start Document segment
Much like its subject matter, pop art was intended to be short-lived, forgettable, affordable and aimed at a mass audience. It was funny and sexy. And it transformed the dull and everyday into something dynamic.
The genre began in England in the 1950s, where artists who had previously dabbled in mixed media or collages decided to combine odd combinations of culture, consumerism, celebrities, comic books, fads and fashions.
Purposely low-brow, their intention was to opt for stimulation over substance. And the results brought bewilderment — and challenged the very perception of what art was meant to be.
So, enjoy as we focus on the grand pops of pop art, notables from England include:
It’s been said he was inspired by the packaging delivered to his family’s ice cream parlor. And if you’re a fan of pop art, you’d agree that sounds about right. With his background in textiles, his collages were innovative mixtures of toys, logos and other 50s nostalgia, often tempered with a darker statement of post-war excess.
I was a rich man’s plaything: Blending a lurid pulp magazine illustration with baked goods and Batmanesque commentary, it was a blatant statement to the inequality of – and violence toward – women.
Dr Pepper: Even after a decade, post-war England was still experiencing rationing and a lack of basic consumer goods. This collage, filled with snippets of American magazines and featuring symbolic images of our prosperous nation, is simultaneously celebration and scorn, envy and cautionary.
Hailed as one of the earliest creators of pop art, his complete fascination with movies, magazines and music produced dizzying abstractions and legions of fans.
Just what is it that makes today’s homes so different, so appealing? Midcentury décor meets homoerotic muscleman rag. Much like Polozzi’s Dr Pepper, magazines were cut up to portray post-war excess.
The White Album: In a brilliant move of incredible minimalism and revolutionary simplicity, his design became the epitome of anti-pop art pop art.
Another frontrunner of pop art, his collages, combined cultural images ranging from advertising to wrestlers to fine art. His creations, which included album covers for The Who and Oasis, earned him knighthood in 2002.
end Document segment
start Recorded data
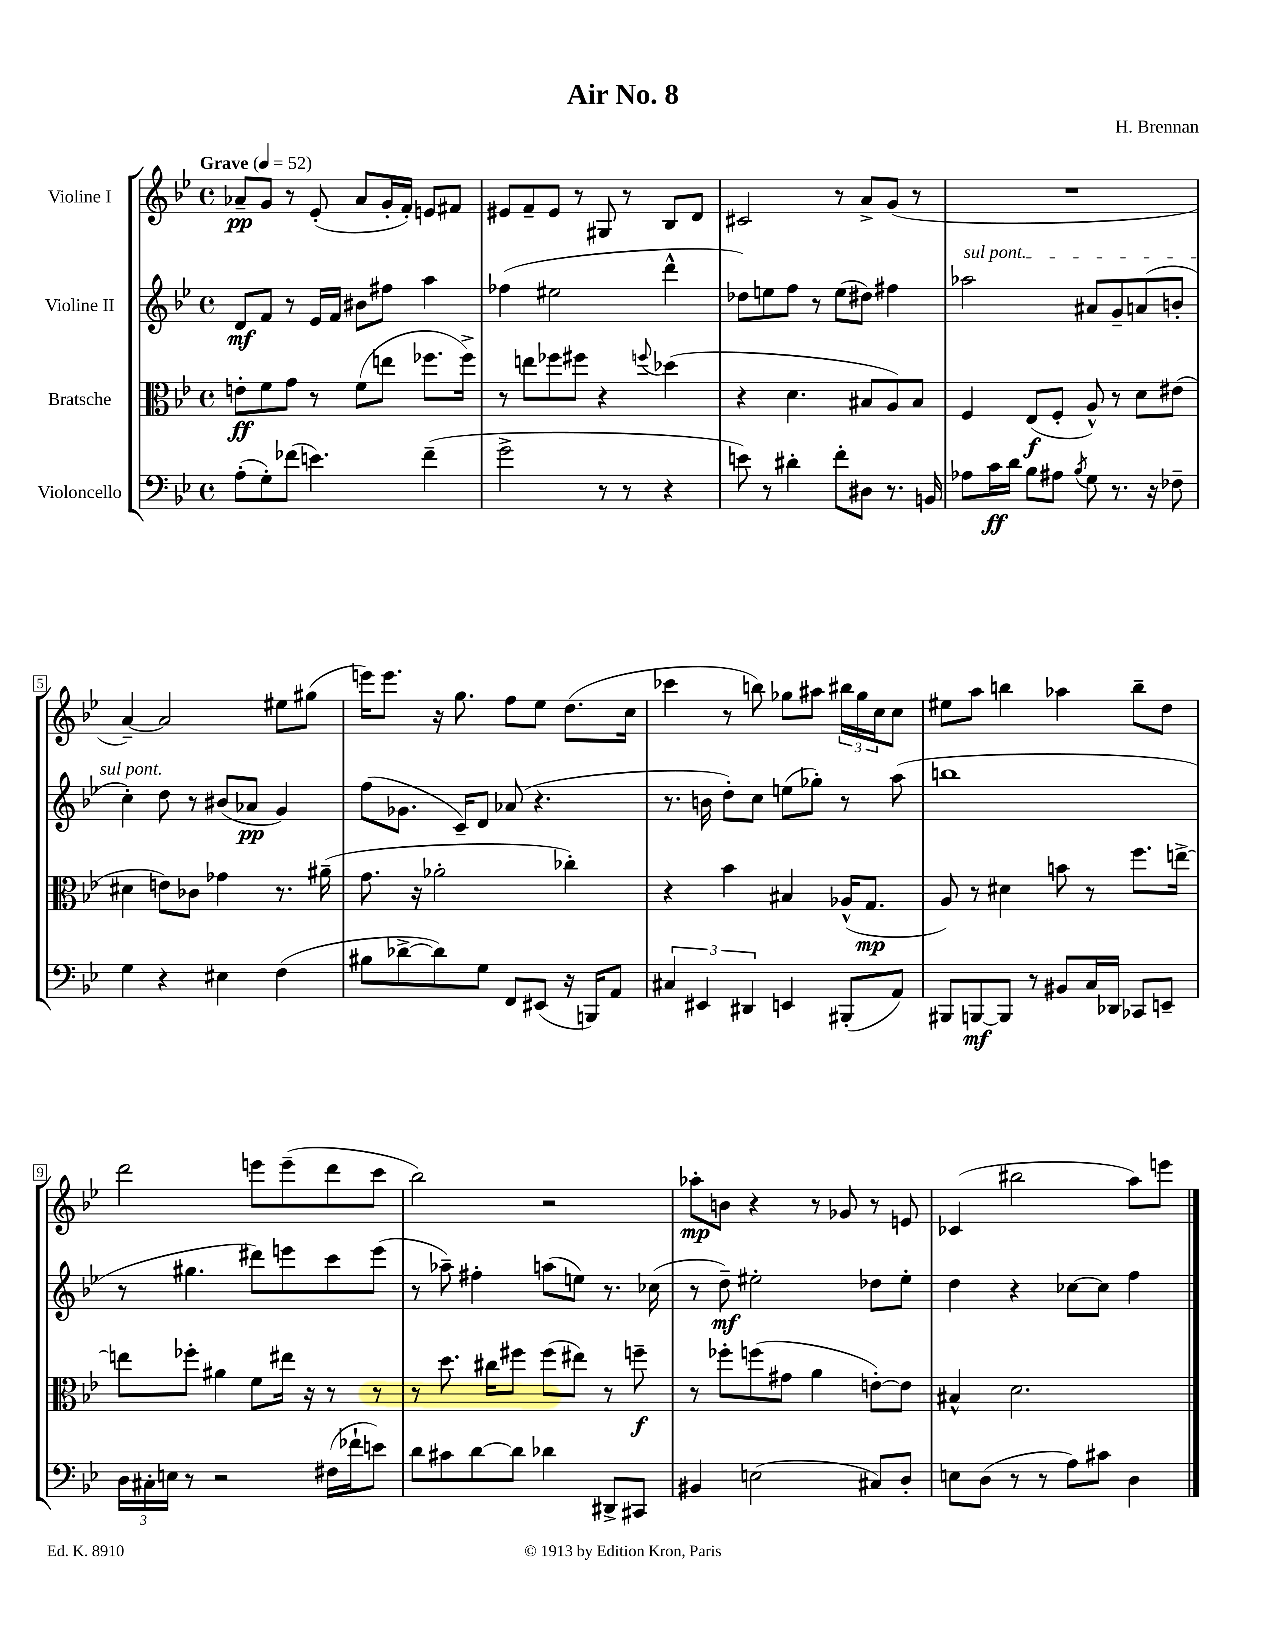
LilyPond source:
end Recorded data
__Written instruction__. Repeat, word for word, the stretch of the pop art text from "Dr Pepper: Even" through "legions of fans.".

__Solved problem__.
Dr Pepper: Even after a decade, post-war England was still experiencing rationing and a lack of basic consumer goods. This collage, filled with snippets of American magazines and featuring symbolic images of our prosperous nation, is simultaneously celebration and scorn, envy and cautionary.
Hailed as one of the earliest creators of pop art, his complete fascination with movies, magazines and music produced dizzying abstractions and legions of fans.